Passage shown
CUDA Lab Series 2 - Getting Started with CUDA: A Practical Guide

Introduction
CUDA vs C: Key Differences
Essential CUDA Keywords
1. Function Qualifiers
2. Memory Management
Practical Example: Vector Addition
Important Performance Note
Conclusion

Introduction

CUDA is an extension of C/C++ that enables parallel programming on NVIDIA GPUs. While it might seem daunting at first, CUDA builds upon familiar C concepts while adding parallel computing capabilities. This guide will walk you through the essential differences and practical basics.

Code can be found here: https://github.com/KickItLikeShika/cuda-lab

CUDA vs C: Key Differences

While CUDA is an extension of C, it introduces several key concepts and features that differentiate it from standard C programming:

Compiler Differences:
- The main difference is the compiler (nvcc instead of gcc) and the file extension (.cu instead of .c). NVCC (NVIDIA CUDA Compiler) is actually a compiler driver that splits your code into two parts:
  - Host code (runs on CPU) → Compiled by regular C/C++ compiler
  - Device code (runs on GPU) → Compiled by NVIDIA compiler
Parallelism:
- Standard C is designed for sequential or limited parallel execution using threads.
- CUDA provides explicit support for massive parallelism by executing thousands of threads on a GPU.

CUDA Execution Model

Understanding Threads, Blocks, and Grids

CUDA’s execution model is hierarchical, organized into three levels:

Threads (lowest level)
Blocks (groups of threads)
Grid (collection of blocks)

Threads

The basic unit of parallel execution in CUDA
Each thread executes the same kernel function
Threads have unique IDs within their block (threadIdx)

Exercise set
a) Name the three levels of the execution model in the CUDA guide, each with the short description the guide gives it.
b) According to the CUDA guide, what file extension do CUDA source files use in place of .c?
c) Extend the CUDA guide from its last line.
The stored data that comes next is not needed.

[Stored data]
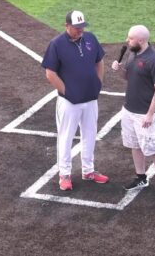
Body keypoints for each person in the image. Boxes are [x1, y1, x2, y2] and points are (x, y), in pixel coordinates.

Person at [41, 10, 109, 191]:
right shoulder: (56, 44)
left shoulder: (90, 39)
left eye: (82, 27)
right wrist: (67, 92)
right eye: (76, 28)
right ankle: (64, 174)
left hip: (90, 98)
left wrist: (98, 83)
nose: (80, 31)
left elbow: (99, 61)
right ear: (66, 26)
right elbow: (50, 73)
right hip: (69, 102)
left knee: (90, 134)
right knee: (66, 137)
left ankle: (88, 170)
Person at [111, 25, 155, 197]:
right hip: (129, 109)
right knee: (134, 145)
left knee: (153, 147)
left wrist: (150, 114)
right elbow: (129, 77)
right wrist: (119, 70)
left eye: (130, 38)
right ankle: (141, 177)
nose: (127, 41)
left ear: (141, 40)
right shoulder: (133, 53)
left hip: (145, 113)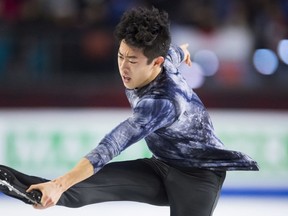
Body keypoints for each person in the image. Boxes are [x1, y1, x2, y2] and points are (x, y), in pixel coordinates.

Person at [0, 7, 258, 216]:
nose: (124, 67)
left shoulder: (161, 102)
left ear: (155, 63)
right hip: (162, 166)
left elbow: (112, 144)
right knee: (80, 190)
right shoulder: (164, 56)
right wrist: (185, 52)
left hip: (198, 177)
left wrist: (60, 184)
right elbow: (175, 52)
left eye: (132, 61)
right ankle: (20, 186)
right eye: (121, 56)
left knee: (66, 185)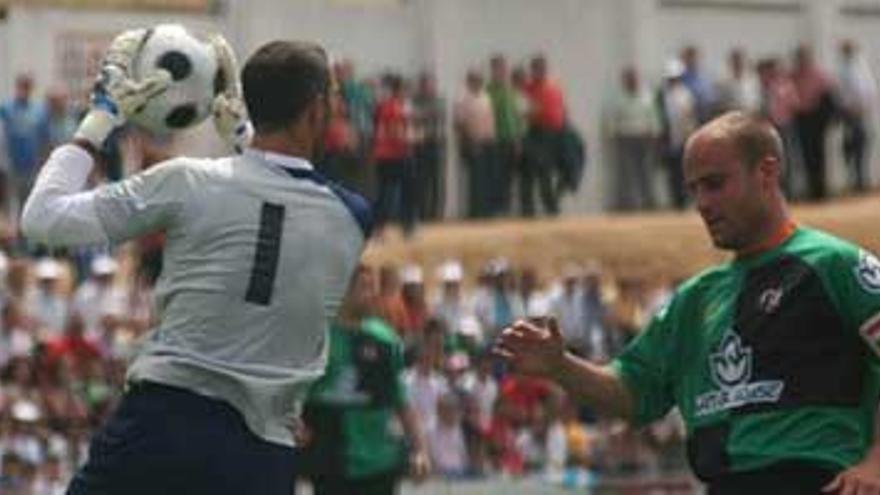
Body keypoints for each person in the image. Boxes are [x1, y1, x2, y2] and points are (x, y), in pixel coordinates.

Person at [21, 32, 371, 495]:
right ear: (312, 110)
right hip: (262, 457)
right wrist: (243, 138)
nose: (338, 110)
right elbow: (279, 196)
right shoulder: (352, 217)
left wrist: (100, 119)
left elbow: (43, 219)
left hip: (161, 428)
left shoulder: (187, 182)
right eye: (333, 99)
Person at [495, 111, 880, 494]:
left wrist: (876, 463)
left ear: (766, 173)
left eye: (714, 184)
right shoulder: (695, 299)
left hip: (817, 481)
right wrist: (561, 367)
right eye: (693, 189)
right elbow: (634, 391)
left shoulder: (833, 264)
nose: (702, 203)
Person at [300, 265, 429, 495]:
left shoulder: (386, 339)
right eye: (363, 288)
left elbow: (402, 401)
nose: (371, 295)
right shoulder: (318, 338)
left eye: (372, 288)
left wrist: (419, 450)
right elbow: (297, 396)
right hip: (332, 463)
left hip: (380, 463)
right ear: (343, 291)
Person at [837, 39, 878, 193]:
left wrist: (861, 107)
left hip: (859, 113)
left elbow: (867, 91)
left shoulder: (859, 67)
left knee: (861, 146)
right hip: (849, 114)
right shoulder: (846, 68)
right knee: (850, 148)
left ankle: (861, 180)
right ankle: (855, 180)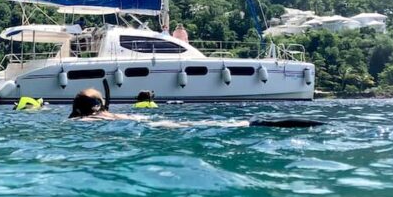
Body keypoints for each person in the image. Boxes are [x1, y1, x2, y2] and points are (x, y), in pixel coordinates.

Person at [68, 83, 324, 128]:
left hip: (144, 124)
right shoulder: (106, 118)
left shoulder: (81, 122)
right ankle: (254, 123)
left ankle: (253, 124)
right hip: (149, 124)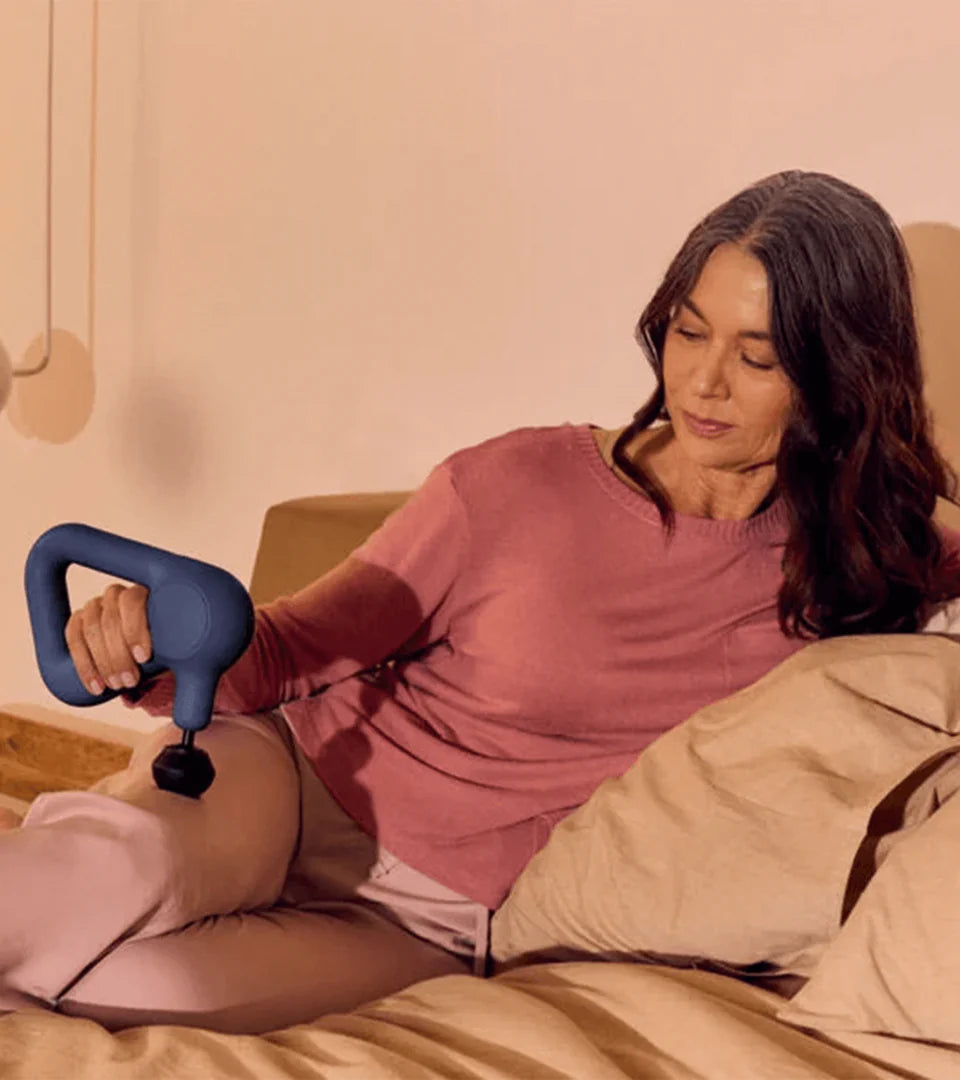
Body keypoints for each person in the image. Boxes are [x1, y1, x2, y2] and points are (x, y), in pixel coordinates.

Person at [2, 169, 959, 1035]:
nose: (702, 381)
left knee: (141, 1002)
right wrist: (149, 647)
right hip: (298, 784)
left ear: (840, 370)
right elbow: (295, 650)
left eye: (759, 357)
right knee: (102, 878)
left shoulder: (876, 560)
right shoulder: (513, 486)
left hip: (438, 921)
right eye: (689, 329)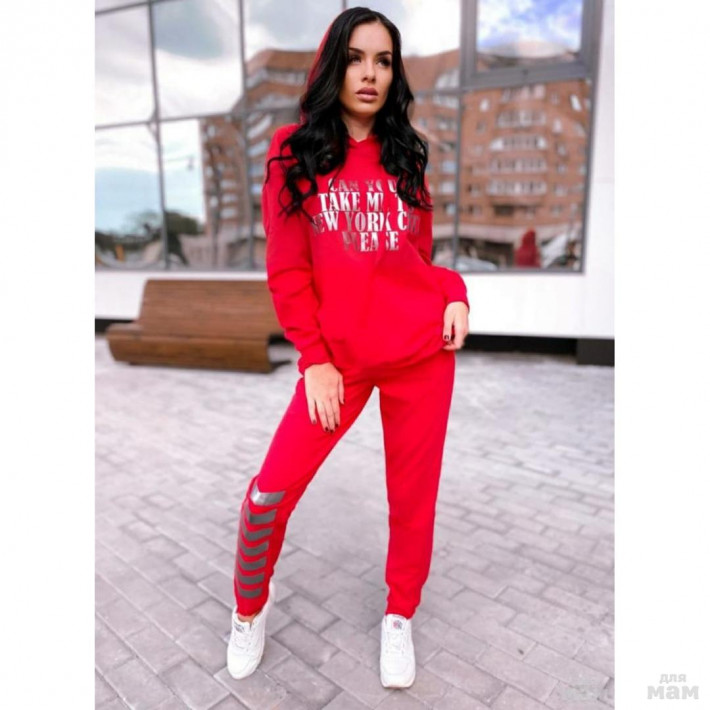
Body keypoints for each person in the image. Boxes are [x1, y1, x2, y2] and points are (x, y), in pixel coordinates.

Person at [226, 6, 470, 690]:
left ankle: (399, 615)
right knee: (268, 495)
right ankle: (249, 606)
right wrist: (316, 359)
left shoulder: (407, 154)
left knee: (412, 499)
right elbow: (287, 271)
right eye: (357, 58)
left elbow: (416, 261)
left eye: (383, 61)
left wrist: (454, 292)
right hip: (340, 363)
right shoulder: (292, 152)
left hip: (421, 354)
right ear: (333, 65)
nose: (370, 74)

Answers given
a) Threads (lowest level), Blocks (groups of threads), Grid (collection of blocks)

b) CUDA source files use the .cu extension.

c)
Can access their ID using built-in variables:
- threadIdx.x: Index in x dimension
- threadIdx.y: Index in y dimension (if using 2D blocks)
- threadIdx.z: Index in z dimension (if using 3D blocks)

Blocks

Groups of threads that can cooperate
Can be 1D, 2D, or 3D
All blocks in a grid must have the same dimensions
Threads within a block can:
- Synchronize using __syncthreads()
- Share memory
Block dimensions accessed via blockDim.x, blockDim.y, blockDim.z
Block index accessed via blockIdx.x, blockIdx.y, blockIdx.z
Limited number of threads per block (typically 1024)

Grid

Collection of thread blocks
Can be 1D, 2D, or 3D
Grid dimensions specified when launching kernel
Grid dimensions accessed via gridDim.x, gridDim.y, gridDim.z

Thread Organization and Indexing

Here’s how threads are organized in a typical 1D example:

Grid
|
|---> Block 0 ---> [Thread 0][Thread 1][Thread 2]...[Thread 255]
|---> Block 1 ---> [Thread 0][Thread 1][Thread 2]...[Thread 255]
|---> Block 2 ---> [Thread 0][Thread 1][Thread 2]...[Thread 255]
...

To calculate the global thread index in 1D:

int global_idx = blockIdx.x * blockDim.x + threadIdx.x;

For 2D grids and blocks:

int global_idx_x = blockIdx.x * blockDim.x + threadIdx.x;
int global_idx_y = blockIdx.y * blockDim.y + threadIdx.y;

Launching Kernels: Kernel launch syntax uses the triple angle bracket notation:

// for 1D grid and block for now
myKernel<<<numBlocks, threadsPerBlock>>>(args);

Choosing Block and Grid Dimensions

Several factors influence the choice of block and grid dimensions:

Hardware Limits:
- Maximum threads per block (typically 1024)
- Maximum dimensions of block (typically 1024×1024×64)
- Available shared memory per block
Performance Considerations:
- Warps (groups of 32 threads) are the actual execution units
- Block size should be a multiple of warp size (32)
- Common block sizes: 128, 256, 512 threads
Problem Size:
- Need enough total threads to cover your data
- Formula for 1D: gridSize = ceil(n / blockSize)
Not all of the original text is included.